Before evolving a model with APS 3.0 you must first load
and transform the input data for the learning algorithm.
To Load Input Data for Modeling
- Click the Run menu and then choose New.
The New Run wizard appears. You must give a name to your new run file (the default filename extension of APS 3.0 run files is .gep) and choose the problem category.
- Go to the Data Source window by clicking the Next button.
For time series prediction problems only text files can be used
for input.
- Then go to the Data Files dialog box by clicking the Next button.
Choose the path for the time series by browsing the Open dialog box.
- Then go to the Time Series Transformation dialog box by clicking the Next button.
Set the appropriate Embedding Dimension and Delay Time for transforming the time series. Then, depending on whether you wish to make predictions about the future or test the predictive power of the evolved models on known behavior, choose either Testing or Prediction.
- Click the Next button to load and transform the time series.
The Testing Datasets dialog box appears and there you can monitor both the original and transformed time series.
- Click the Next button and then Finish to save your new run file.

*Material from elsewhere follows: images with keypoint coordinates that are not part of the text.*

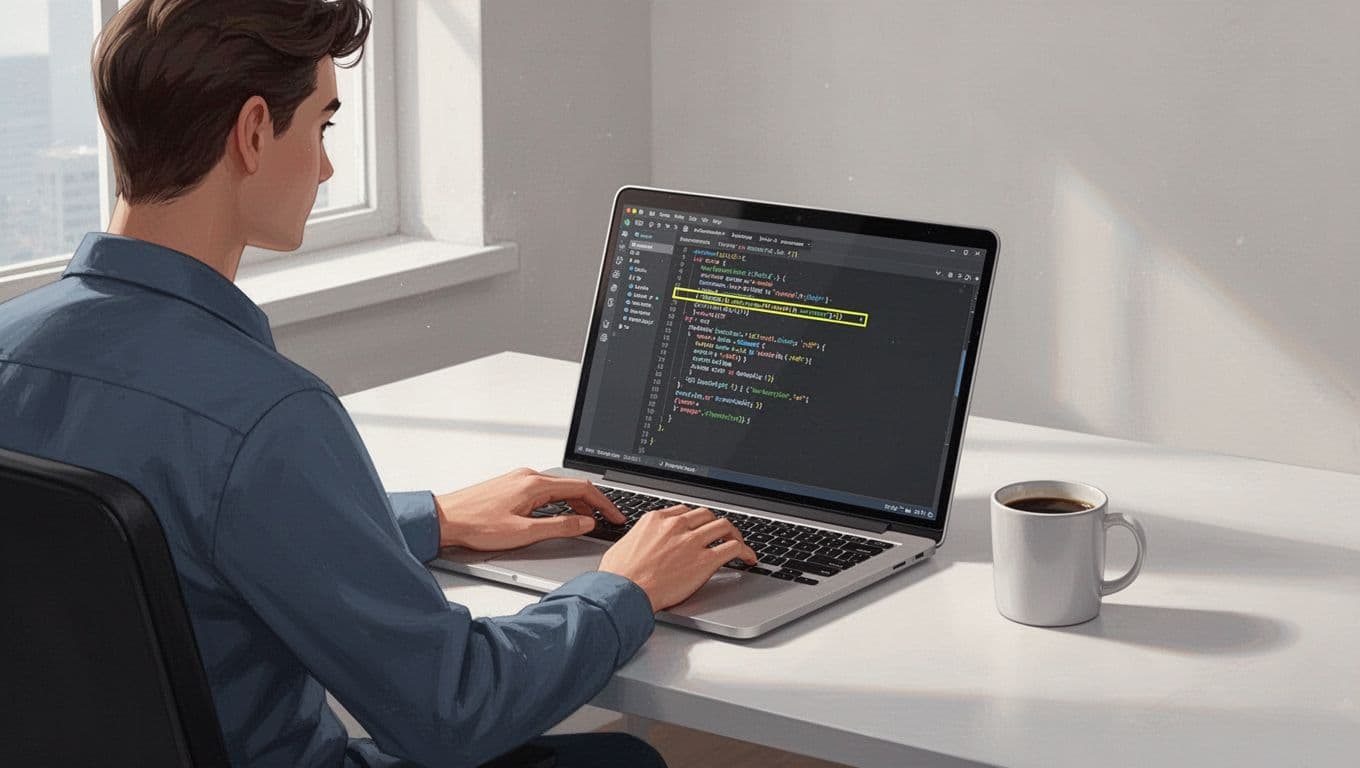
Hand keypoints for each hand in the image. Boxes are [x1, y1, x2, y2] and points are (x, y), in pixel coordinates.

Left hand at [435, 468, 625, 550]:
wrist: (444, 519)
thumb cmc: (476, 526)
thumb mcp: (524, 533)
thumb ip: (559, 527)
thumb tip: (585, 523)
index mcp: (535, 484)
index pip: (582, 488)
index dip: (604, 503)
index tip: (616, 516)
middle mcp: (528, 476)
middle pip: (572, 486)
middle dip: (594, 503)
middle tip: (608, 519)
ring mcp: (519, 479)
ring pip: (558, 488)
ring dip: (576, 503)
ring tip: (587, 521)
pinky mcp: (511, 486)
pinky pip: (545, 491)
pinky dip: (560, 502)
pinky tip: (559, 515)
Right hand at [598, 505, 758, 612]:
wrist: (623, 592)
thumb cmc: (618, 576)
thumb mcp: (623, 546)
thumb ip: (638, 540)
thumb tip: (639, 545)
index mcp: (656, 519)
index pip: (684, 511)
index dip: (696, 520)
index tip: (700, 527)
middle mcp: (676, 525)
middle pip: (707, 515)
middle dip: (716, 524)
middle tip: (723, 535)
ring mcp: (692, 541)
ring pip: (724, 526)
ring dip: (734, 534)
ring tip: (739, 544)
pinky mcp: (705, 560)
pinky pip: (733, 548)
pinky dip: (745, 551)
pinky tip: (748, 558)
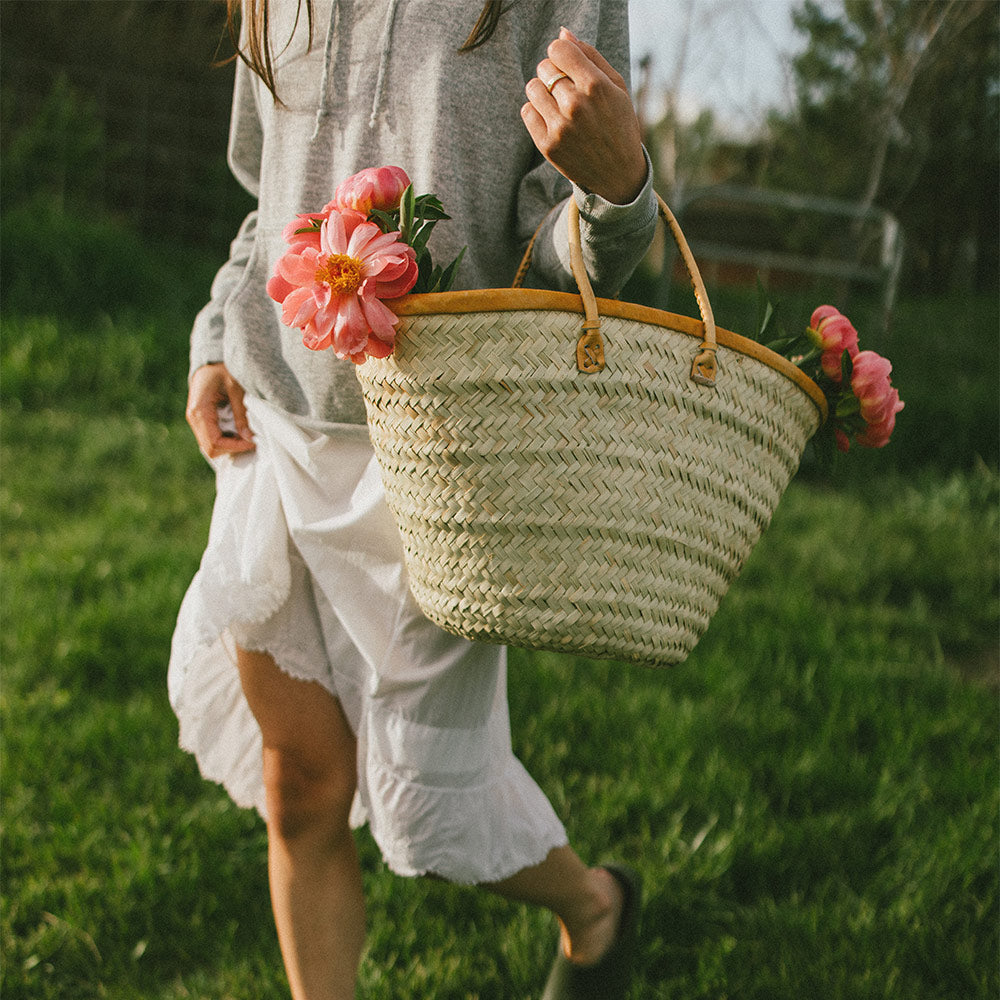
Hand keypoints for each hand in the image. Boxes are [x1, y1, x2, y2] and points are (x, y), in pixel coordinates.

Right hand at [185, 363, 254, 457]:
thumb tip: (249, 437)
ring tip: (247, 435)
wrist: (211, 361)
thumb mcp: (236, 388)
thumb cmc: (222, 369)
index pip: (214, 443)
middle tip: (251, 439)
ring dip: (230, 445)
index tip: (252, 441)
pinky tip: (240, 432)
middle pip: (211, 449)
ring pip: (212, 446)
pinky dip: (227, 439)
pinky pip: (213, 438)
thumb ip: (241, 413)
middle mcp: (194, 419)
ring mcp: (197, 420)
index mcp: (199, 411)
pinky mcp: (202, 420)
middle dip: (232, 448)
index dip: (235, 447)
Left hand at [521, 26, 646, 205]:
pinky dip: (536, 111)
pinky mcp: (547, 145)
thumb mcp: (616, 88)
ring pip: (533, 88)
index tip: (567, 63)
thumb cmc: (618, 124)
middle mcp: (576, 106)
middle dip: (553, 72)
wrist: (617, 173)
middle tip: (566, 88)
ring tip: (558, 103)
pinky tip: (552, 119)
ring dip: (542, 90)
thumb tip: (563, 34)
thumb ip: (590, 57)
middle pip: (544, 67)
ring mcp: (560, 128)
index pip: (558, 49)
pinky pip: (527, 111)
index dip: (560, 53)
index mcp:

The Save As dialog box appears and after choosing the directory where you want your new run file to be saved, the Automatic Problem Solver 3.0 modeling environment appears.
Then you just have to click the Evolve button to create a model as APS 3.0 automatically chooses, from a gallery of templates, default settings that will enable you to evolve a model immediately.
In time series modeling, be it performed by learning algorithms or conventional statistical methods, it is extremely important the way one chooses to transform the time series before embarking on a complex, usually time consuming modeling process.
First of all, there is the size of the time series to consider and how you choose to transform it, that is, which values will be chosen for the
Embedding Dimension and the Delay Time, because all these factors together will determine the number of
Training Samples actually used for modeling.
The time series transforming engine of APS 3.0 is operational every time you create a new run or every time you change either the
Embedding Dimension or the Delay Time, the Prediction Mode or the
number of Testing Predictions during a
run in the General Settings Tab.
In practice, the embedding dimension corresponds to the number of independent variables or terminals after your time series has been transformed and, therefore, will have a strong impact on the complexity of the problem.
The delay time t determines how data are processed, that is, continuously if
t = 1 or at t
intervals.
These two parameters, together with the size of the time series and
the prediction mode, will determine the final number of training samples after the transformation of the time series.
The data are then ready for evolving prediction models with them and can be visualized in the
Data
Panel before evolving a new model.
And, as for Function Finding or Classification problems, it is important to
choose a reasonable number of samples for training: an excessively large number of samples will slow the modeling process unnecessarily. A good rule of thumb consists of using about 8-10 samples for each independent variable in your training data. For instance, for a time series with 100 observations, an embedding dimension of 10 and a delay time of one, will result in a training set with 90 samples which consists of an extremely well balanced training set.
|